Records from a collection:
* * * * *
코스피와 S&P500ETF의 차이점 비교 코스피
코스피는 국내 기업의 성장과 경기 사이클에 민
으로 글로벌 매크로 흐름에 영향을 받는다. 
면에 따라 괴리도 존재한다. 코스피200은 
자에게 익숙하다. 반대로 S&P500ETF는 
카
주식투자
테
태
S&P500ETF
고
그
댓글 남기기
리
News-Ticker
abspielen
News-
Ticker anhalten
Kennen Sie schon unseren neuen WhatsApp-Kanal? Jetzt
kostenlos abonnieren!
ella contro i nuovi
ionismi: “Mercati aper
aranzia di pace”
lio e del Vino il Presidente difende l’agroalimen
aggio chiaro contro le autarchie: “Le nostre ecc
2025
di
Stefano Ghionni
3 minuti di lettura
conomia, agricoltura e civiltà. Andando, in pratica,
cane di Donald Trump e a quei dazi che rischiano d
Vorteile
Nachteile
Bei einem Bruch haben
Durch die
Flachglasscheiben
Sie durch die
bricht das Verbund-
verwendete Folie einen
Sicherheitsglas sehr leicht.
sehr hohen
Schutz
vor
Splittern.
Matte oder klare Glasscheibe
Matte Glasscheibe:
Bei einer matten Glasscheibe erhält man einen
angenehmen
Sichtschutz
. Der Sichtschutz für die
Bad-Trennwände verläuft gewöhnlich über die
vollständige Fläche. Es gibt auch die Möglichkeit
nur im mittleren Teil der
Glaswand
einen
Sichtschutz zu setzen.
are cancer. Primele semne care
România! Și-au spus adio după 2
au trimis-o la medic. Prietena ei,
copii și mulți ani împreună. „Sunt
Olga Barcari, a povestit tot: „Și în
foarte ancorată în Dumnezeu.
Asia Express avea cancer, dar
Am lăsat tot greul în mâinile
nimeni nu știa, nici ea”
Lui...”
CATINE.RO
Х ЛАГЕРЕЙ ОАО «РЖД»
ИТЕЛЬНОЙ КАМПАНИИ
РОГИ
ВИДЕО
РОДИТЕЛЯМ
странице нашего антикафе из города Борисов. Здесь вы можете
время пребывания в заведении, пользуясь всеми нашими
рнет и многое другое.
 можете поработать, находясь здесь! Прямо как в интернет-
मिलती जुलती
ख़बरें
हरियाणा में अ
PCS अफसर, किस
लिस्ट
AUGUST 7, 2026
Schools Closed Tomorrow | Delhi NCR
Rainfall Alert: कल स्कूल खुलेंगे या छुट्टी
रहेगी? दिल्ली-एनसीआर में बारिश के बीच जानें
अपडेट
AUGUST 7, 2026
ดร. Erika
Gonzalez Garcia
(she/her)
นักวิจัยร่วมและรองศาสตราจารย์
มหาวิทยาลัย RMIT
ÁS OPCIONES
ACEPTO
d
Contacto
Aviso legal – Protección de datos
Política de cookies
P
* * * * *
• Required action: All of the entries above need to be set down again exactly.

• Result of the task:
코스피와 S&P500ETF의 차이점 비교 코스피
코스피는 국내 기업의 성장과 경기 사이클에 민
으로 글로벌 매크로 흐름에 영향을 받는다. 
면에 따라 괴리도 존재한다. 코스피200은 
자에게 익숙하다. 반대로 S&P500ETF는 
카
주식투자
테
태
S&P500ETF
고
그
댓글 남기기
리
News-Ticker
abspielen
News-
Ticker anhalten
Kennen Sie schon unseren neuen WhatsApp-Kanal? Jetzt
kostenlos abonnieren!
ella contro i nuovi
ionismi: “Mercati aper
aranzia di pace”
lio e del Vino il Presidente difende l’agroalimen
aggio chiaro contro le autarchie: “Le nostre ecc
2025
di
Stefano Ghionni
3 minuti di lettura
conomia, agricoltura e civiltà. Andando, in pratica,
cane di Donald Trump e a quei dazi che rischiano d
Vorteile
Nachteile
Bei einem Bruch haben
Durch die
Flachglasscheiben
Sie durch die
bricht das Verbund-
verwendete Folie einen
Sicherheitsglas sehr leicht.
sehr hohen
Schutz
vor
Splittern.
Matte oder klare Glasscheibe
Matte Glasscheibe:
Bei einer matten Glasscheibe erhält man einen
angenehmen
Sichtschutz
. Der Sichtschutz für die
Bad-Trennwände verläuft gewöhnlich über die
vollständige Fläche. Es gibt auch die Möglichkeit
nur im mittleren Teil der
Glaswand
einen
Sichtschutz zu setzen.
are cancer. Primele semne care
România! Și-au spus adio după 2
au trimis-o la medic. Prietena ei,
copii și mulți ani împreună. „Sunt
Olga Barcari, a povestit tot: „Și în
foarte ancorată în Dumnezeu.
Asia Express avea cancer, dar
Am lăsat tot greul în mâinile
nimeni nu știa, nici ea”
Lui...”
CATINE.RO
Х ЛАГЕРЕЙ ОАО «РЖД»
ИТЕЛЬНОЙ КАМПАНИИ
РОГИ
ВИДЕО
РОДИТЕЛЯМ
странице нашего антикафе из города Борисов. Здесь вы можете
время пребывания в заведении, пользуясь всеми нашими
рнет и многое другое.
 можете поработать, находясь здесь! Прямо как в интернет-
मिलती जुलती
ख़बरें
हरियाणा में अ
PCS अफसर, किस
लिस्ट
AUGUST 7, 2026
Schools Closed Tomorrow | Delhi NCR
Rainfall Alert: कल स्कूल खुलेंगे या छुट्टी
रहेगी? दिल्ली-एनसीआर में बारिश के बीच जानें
अपडेट
AUGUST 7, 2026
ดร. Erika
Gonzalez Garcia
(she/her)
นักวิจัยร่วมและรองศาสตราจารย์
มหาวิทยาลัย RMIT
ÁS OPCIONES
ACEPTO
d
Contacto
Aviso legal – Protección de datos
Política de cookies
P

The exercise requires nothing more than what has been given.